A really fast rolling laboratory
To say the 959 is high tech is an understatement. Porsche used the 959 program to test its newest all wheel drive system which is now core technology used on current all-wheel-drive 911’s. At the time it was heralded as the most advanced all wheel drive system on the market and could dynamically split torque between the wheels in slippery and non-slippery conditions. Porsche built the new and very rare 6 speed transmission from the ground up and it featured a special off road gear to maximize performance on rougher terrain.
Cutting edge design carried over into the light weight body which was built out of an aluminum, carbon fiber and Kevlar composite. Advanced aerodynamics and a dynamic zero-lift kit created the perfect handling balance for the 959. It could stay on the ground and handle challenging twists and turns even at high speed.
The 959 enjoys the distinction of being the first twin turbo Porsche which were added to 2.8 litre flat six boxer engine which is a mainstay in current Porsches. Production units have a top speed of 197 mph for ‘Sport’ models and another distinction Porsche enjoys is that the 959 was the fastest production car you could buy at the time. Zero to 100 km/h times came in at an astonishing for the time 3.7 seconds and blistering ¼ mile time of 11.9 seconds.
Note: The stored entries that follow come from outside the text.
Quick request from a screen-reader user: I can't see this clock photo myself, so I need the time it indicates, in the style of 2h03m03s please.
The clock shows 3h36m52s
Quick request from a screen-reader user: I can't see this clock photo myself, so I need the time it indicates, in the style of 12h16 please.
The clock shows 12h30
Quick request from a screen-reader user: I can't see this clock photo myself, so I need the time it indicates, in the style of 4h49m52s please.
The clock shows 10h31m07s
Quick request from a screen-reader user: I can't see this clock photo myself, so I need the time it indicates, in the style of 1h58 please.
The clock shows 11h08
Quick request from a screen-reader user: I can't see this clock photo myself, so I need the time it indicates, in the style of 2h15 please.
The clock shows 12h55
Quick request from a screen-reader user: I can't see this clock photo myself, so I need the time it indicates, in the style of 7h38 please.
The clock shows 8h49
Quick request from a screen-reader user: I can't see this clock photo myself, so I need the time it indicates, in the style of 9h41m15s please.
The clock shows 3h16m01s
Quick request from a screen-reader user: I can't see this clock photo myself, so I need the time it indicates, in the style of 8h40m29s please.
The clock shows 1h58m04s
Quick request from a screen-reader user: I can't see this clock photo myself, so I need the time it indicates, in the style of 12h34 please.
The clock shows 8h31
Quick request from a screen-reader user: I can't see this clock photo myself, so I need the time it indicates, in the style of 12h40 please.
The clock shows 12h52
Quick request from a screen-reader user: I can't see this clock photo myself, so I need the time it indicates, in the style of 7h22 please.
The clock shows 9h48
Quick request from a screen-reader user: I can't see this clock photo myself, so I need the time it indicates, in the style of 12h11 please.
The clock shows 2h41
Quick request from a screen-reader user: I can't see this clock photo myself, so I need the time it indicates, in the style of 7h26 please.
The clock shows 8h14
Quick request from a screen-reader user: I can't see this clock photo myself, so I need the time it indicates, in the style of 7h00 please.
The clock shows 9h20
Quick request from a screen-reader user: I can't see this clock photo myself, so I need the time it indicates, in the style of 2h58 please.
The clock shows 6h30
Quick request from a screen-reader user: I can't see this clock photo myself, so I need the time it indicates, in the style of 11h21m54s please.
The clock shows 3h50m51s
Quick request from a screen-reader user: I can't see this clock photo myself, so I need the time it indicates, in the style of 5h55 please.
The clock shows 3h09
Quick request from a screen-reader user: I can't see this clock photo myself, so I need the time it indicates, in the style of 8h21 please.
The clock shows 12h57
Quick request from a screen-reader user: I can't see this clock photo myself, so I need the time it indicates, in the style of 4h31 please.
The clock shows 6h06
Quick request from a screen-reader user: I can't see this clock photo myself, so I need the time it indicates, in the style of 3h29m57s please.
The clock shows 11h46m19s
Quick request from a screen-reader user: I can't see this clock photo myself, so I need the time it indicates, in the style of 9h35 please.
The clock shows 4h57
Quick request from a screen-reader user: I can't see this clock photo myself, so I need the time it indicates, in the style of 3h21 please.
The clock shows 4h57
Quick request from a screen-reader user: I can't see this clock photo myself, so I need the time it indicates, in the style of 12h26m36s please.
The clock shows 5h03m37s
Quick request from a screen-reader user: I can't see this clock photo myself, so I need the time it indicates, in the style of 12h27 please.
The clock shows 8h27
Some have called this the first true supercar.
The rare gets rarer
Porsche only produced 337 959s from 1986-1989 as its $225,500 base price did not cover half of the actual production costs. In 1992, Porsche was able to build 8 limited edition 959s from spare parts and all were sold to collectors. These cars are now the most sought after 959s and no price estimates exist as none have ever come to market. “Mass market” 959s have seen auction prices reach as high as 250,000 Euros.
The ‘Gates 959’
Software billionaire Bill Gates purchased a 959 but could not legally import it into the United States. The 959 had never been crash tested and Porsche refused to supply the 4 cars needed for tests to be complete. Gate’s 959 sat in a crate in a customs warehouse in California for 13 years before new laws were passed that allowed the importation of untested vehicles. Watching those cars being smashed into walls would have been painful for anyone who loves cars.
The 959 influence
Porsche needed a platform to test out and improve performance technology and the 959 provided the perfect avenue for development. The PSK all wheel drive system perfected in the 959 found its way in some form to all current Porsche all wheel drive models in including the iconic Carrera 4. As on the Group B car, twin turbo charging found its way into production Porches and created a mini-horsepower war between rival sport car brands. Top end and high performance 911 models all use technology born out of the 959 and which continues to allow Porsche to push the envelope when it comes to sports car performance.